[Given problem]
Arrange every line of the records below as a Markdown table with the columns Row and Text, numbering the rows in order and skipping blank lines. Omit the pictures.
━━ Source material ━━
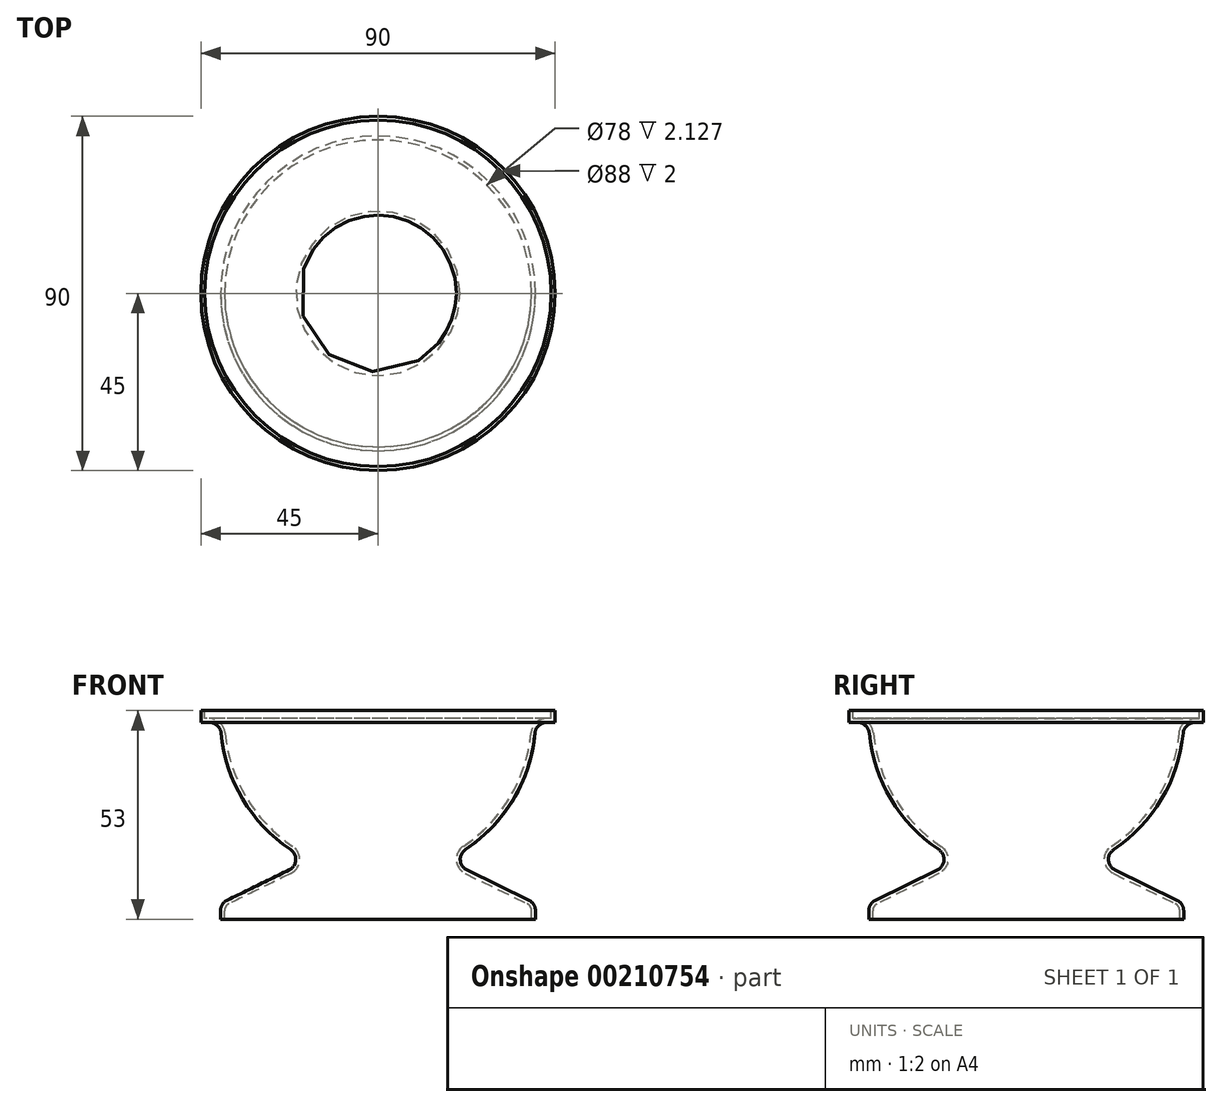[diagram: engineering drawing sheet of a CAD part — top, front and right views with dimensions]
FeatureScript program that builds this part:
annotation { "Feature Type Name" : "Feature", "Feature Type Description" : "" }
export const myFeature = defineFeature(function(context is Context, id is Id, definition is map)
    precondition{}
    {
        {
            var Q0;
            Q0=qCreatedBy(makeId("Front.planeOp"),FACE);
            var sketch = newSketch(context, id + "F0", { "sketchPlane" : qUnion([Q0])});
            skLineSegment(sketch, "E0", {"start": v(0, 0) * mm, "end": v(40, 0) * mm});
            skLineSegment(sketch, "E1", {"start": v(40, 4) * mm, "end": v(17.5, 15) * mm});
            skLineSegment(sketch, "E2", {"start": v(17.5, 15) * mm, "end": v(0, 15) * mm});
            skLineSegment(sketch, "E3", {"start": v(0, 15) * mm, "end": v(0, 0) * mm});
            skLineSegment(sketch, "E4", {"start": v(0, 15) * mm, "end": v(0, 53) * mm});
            skLineSegment(sketch, "E5", {"start": v(0, 53) * mm, "end": v(40, 53) * mm});
            skArc(sketch, "E6", {"start": v(17.5, 15) * mm, "mid": v(34.46, 30.62) * mm, "end": v(40, 53) * mm});
            skLineSegment(sketch, "E7", {"start": v(0, 79.72) * mm, "end": v(0, -10.85) * mm, "construction": true});
            skLineSegment(sketch, "E8", {"start": v(40, 4) * mm, "end": v(40, 0) * mm});
            skPoint(sketch, "E8.endSnap0", {"position": v(24.1, 0) * mm});
            skPoint(sketch, "E9.orphan", {"position": v(48.18, 0) * mm});
            skSolve(sketch);
        }
        {
            var Q0;
            Q0 = qSketchRegion(id + "F0", true);
            var Q1;
            Q1=sQuery(id+"F0.wireOp",EDGE,"E7");
            revolve(context, id + "F1", {"entities" : qUnion([Q0]), "axis" : qUnion([Q1]), "revolveType" : RevolveType.FULL});
        }
        {
            var Q0;
            Q0=makeQuery(id+"F1.opRevolve","SWEPT_FACE",FACE,{"disambiguationData":[OSD([sQuery(id+"F0.wireOp",EDGE,"E5")])]});
            var sketch = newSketch(context, id + "F2", { "sketchPlane" : qUnion([Q0])});
            skCircle(sketch, "E10", {"center": v(0, 0) * mm, "radius": 40 * mm});
            skCircle(sketch, "E11.0", {"center": v(0, 0) * mm, "radius": 37 * mm});
            skCircle(sketch, "E12.0", {"center": v(0, 0) * mm, "radius": 45 * mm});
            skSolve(sketch);
        }
        {
            var Q0;
            Q0 = qSketchRegion(id + "F2", true);
            extrude(context, id + "F3", {"entities" : qUnion([Q0]), "operationType" : NewBodyOperationType.ADD, "oppositeDirection" : true, "depth" : 3 * mm});
        }
        {
            var Q0;
            Q0=makeQuery(id+"F1.opRevolve","SWEPT_EDGE",EDGE,{"disambiguationData":[OSD([sQuery(id+"F0.wireOp",EDGE,"E1"),sQuery(id+"F0.wireOp",EDGE,"E8")])]});
            var Q1;
            Q1=makeQuery(id+"F1.opRevolve","SWEPT_FACE",FACE,{"disambiguationData":[OSD([sQuery(id+"F0.wireOp",EDGE,"E1")])]});
            var Q2;
            Q2=makeQuery(id+"F3.boolean.opBoolean","INTERSECT",EDGE,{"derivedFrom":[makeQuery(id+"F1.opRevolve","SWEPT_FACE",FACE,{"disambiguationData":[OSD([sQuery(id+"F0.wireOp",EDGE,"E6")])]}),makeQuery(id+"F3.opExtrude","CAP_FACE",FACE,{"disambiguationData":[OSD([sQuery(id+"F2.wireOp",EDGE,"E10"),sQuery(id+"F2.wireOp",EDGE,"E12.0")])],"isStart":false})]});
            fillet(context, id + "F4", {"entities" : qUnion([Q0, Q1, Q2]), "radius" : 3 * mm, "tangentPropagation" : true, "allowEdgeOverflow" : false});
        }
        {
            var Q0;
            Q0=makeQuery(id+"F1.opRevolve","SWEPT_FACE",FACE,{"disambiguationData":[OSD([sQuery(id+"F0.wireOp",EDGE,"E0")])]});
            var Q1;
            Q1=makeQuery(id+"F3.boolean.opBoolean","MERGE",FACE,{"derivedFrom":[makeQuery(id+"F1.opRevolve","SWEPT_FACE",FACE,{"disambiguationData":[OSD([sQuery(id+"F0.wireOp",EDGE,"E5")])]}),makeQuery(id+"F3.opExtrude","CAP_FACE",FACE,{"disambiguationData":[OSD([sQuery(id+"F2.wireOp",EDGE,"E10"),sQuery(id+"F2.wireOp",EDGE,"E12.0")])],"isStart":true})]});
            shell(context, id + "F5", {"entities" : qUnion([Q0, Q1]), "thickness" : 1 * mm});
        }
    });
━━━
[Completed exercise]
| Row | Text |
|---|---|
| 1 | [diagram: engineering drawing sheet of a CAD part — top, front and right views with dimensions] |
| 2 | FeatureScript program that builds this part: |
| 3 | annotation { "Feature Type Name" : "Feature", "Feature Type Description" : "" } |
| 4 | export const myFeature = defineFeature(function(context is Context, id is Id, definition is map) |
| 5 |     precondition{} |
| 6 |     { |
| 7 |         { |
| 8 |             var Q0; |
| 9 |             Q0=qCreatedBy(makeId("Front.planeOp"),FACE); |
| 10 |             var sketch = newSketch(context, id + "F0", { "sketchPlane" : qUnion([Q0])}); |
| 11 |             skLineSegment(sketch, "E0", {"start": v(0, 0) * mm, "end": v(40, 0) * mm}); |
| 12 |             skLineSegment(sketch, "E1", {"start": v(40, 4) * mm, "end": v(17.5, 15) * mm}); |
| 13 |             skLineSegment(sketch, "E2", {"start": v(17.5, 15) * mm, "end": v(0, 15) * mm}); |
| 14 |             skLineSegment(sketch, "E3", {"start": v(0, 15) * mm, "end": v(0, 0) * mm}); |
| 15 |             skLineSegment(sketch, "E4", {"start": v(0, 15) * mm, "end": v(0, 53) * mm}); |
| 16 |             skLineSegment(sketch, "E5", {"start": v(0, 53) * mm, "end": v(40, 53) * mm}); |
| 17 |             skArc(sketch, "E6", {"start": v(17.5, 15) * mm, "mid": v(34.46, 30.62) * mm, "end": v(40, 53) * mm}); |
| 18 |             skLineSegment(sketch, "E7", {"start": v(0, 79.72) * mm, "end": v(0, -10.85) * mm, "construction": true}); |
| 19 |             skLineSegment(sketch, "E8", {"start": v(40, 4) * mm, "end": v(40, 0) * mm}); |
| 20 |             skPoint(sketch, "E8.endSnap0", {"position": v(24.1, 0) * mm}); |
| 21 |             skPoint(sketch, "E9.orphan", {"position": v(48.18, 0) * mm}); |
| 22 |             skSolve(sketch); |
| 23 |         } |
| 24 |         { |
| 25 |             var Q0; |
| 26 |             Q0 = qSketchRegion(id + "F0", true); |
| 27 |             var Q1; |
| 28 |             Q1=sQuery(id+"F0.wireOp",EDGE,"E7"); |
| 29 |             revolve(context, id + "F1", {"entities" : qUnion([Q0]), "axis" : qUnion([Q1]), "revolveType" : RevolveType.FULL}); |
| 30 |         } |
| 31 |         { |
| 32 |             var Q0; |
| 33 |             Q0=makeQuery(id+"F1.opRevolve","SWEPT_FACE",FACE,{"disambiguationData":[OSD([sQuery(id+"F0.wireOp",EDGE,"E5")])]}); |
| 34 |             var sketch = newSketch(context, id + "F2", { "sketchPlane" : qUnion([Q0])}); |
| 35 |             skCircle(sketch, "E10", {"center": v(0, 0) * mm, "radius": 40 * mm}); |
| 36 |             skCircle(sketch, "E11.0", {"center": v(0, 0) * mm, "radius": 37 * mm}); |
| 37 |             skCircle(sketch, "E12.0", {"center": v(0, 0) * mm, "radius": 45 * mm}); |
| 38 |             skSolve(sketch); |
| 39 |         } |
| 40 |         { |
| 41 |             var Q0; |
| 42 |             Q0 = qSketchRegion(id + "F2", true); |
| 43 |             extrude(context, id + "F3", {"entities" : qUnion([Q0]), "operationType" : NewBodyOperationType.ADD, "oppositeDirection" : true, "depth" : 3 * mm}); |
| 44 |         } |
| 45 |         { |
| 46 |             var Q0; |
| 47 |             Q0=makeQuery(id+"F1.opRevolve","SWEPT_EDGE",EDGE,{"disambiguationData":[OSD([sQuery(id+"F0.wireOp",EDGE,"E1"),sQuery(id+"F0.wireOp",EDGE,"E8")])]}); |
| 48 |             var Q1; |
| 49 |             Q1=makeQuery(id+"F1.opRevolve","SWEPT_FACE",FACE,{"disambiguationData":[OSD([sQuery(id+"F0.wireOp",EDGE,"E1")])]}); |
| 50 |             var Q2; |
| 51 |             Q2=makeQuery(id+"F3.boolean.opBoolean","INTERSECT",EDGE,{"derivedFrom":[makeQuery(id+"F1.opRevolve","SWEPT_FACE",FACE,{"disambiguationData":[OSD([sQuery(id+"F0.wireOp",EDGE,"E6")])]}),makeQuery(id+"F3.opExtrude","CAP_FACE",FACE,{"disambiguationData":[OSD([sQuery(id+"F2.wireOp",EDGE,"E10"),sQuery(id+"F2.wireOp",EDGE,"E12.0")])],"isStart":false})]}); |
| 52 |             fillet(context, id + "F4", {"entities" : qUnion([Q0, Q1, Q2]), "radius" : 3 * mm, "tangentPropagation" : true, "allowEdgeOverflow" : false}); |
| 53 |         } |
| 54 |         { |
| 55 |             var Q0; |
| 56 |             Q0=makeQuery(id+"F1.opRevolve","SWEPT_FACE",FACE,{"disambiguationData":[OSD([sQuery(id+"F0.wireOp",EDGE,"E0")])]}); |
| 57 |             var Q1; |
| 58 |             Q1=makeQuery(id+"F3.boolean.opBoolean","MERGE",FACE,{"derivedFrom":[makeQuery(id+"F1.opRevolve","SWEPT_FACE",FACE,{"disambiguationData":[OSD([sQuery(id+"F0.wireOp",EDGE,"E5")])]}),makeQuery(id+"F3.opExtrude","CAP_FACE",FACE,{"disambiguationData":[OSD([sQuery(id+"F2.wireOp",EDGE,"E10"),sQuery(id+"F2.wireOp",EDGE,"E12.0")])],"isStart":true})]}); |
| 59 |             shell(context, id + "F5", {"entities" : qUnion([Q0, Q1]), "thickness" : 1 * mm}); |
| 60 |         } |
| 61 |     }); |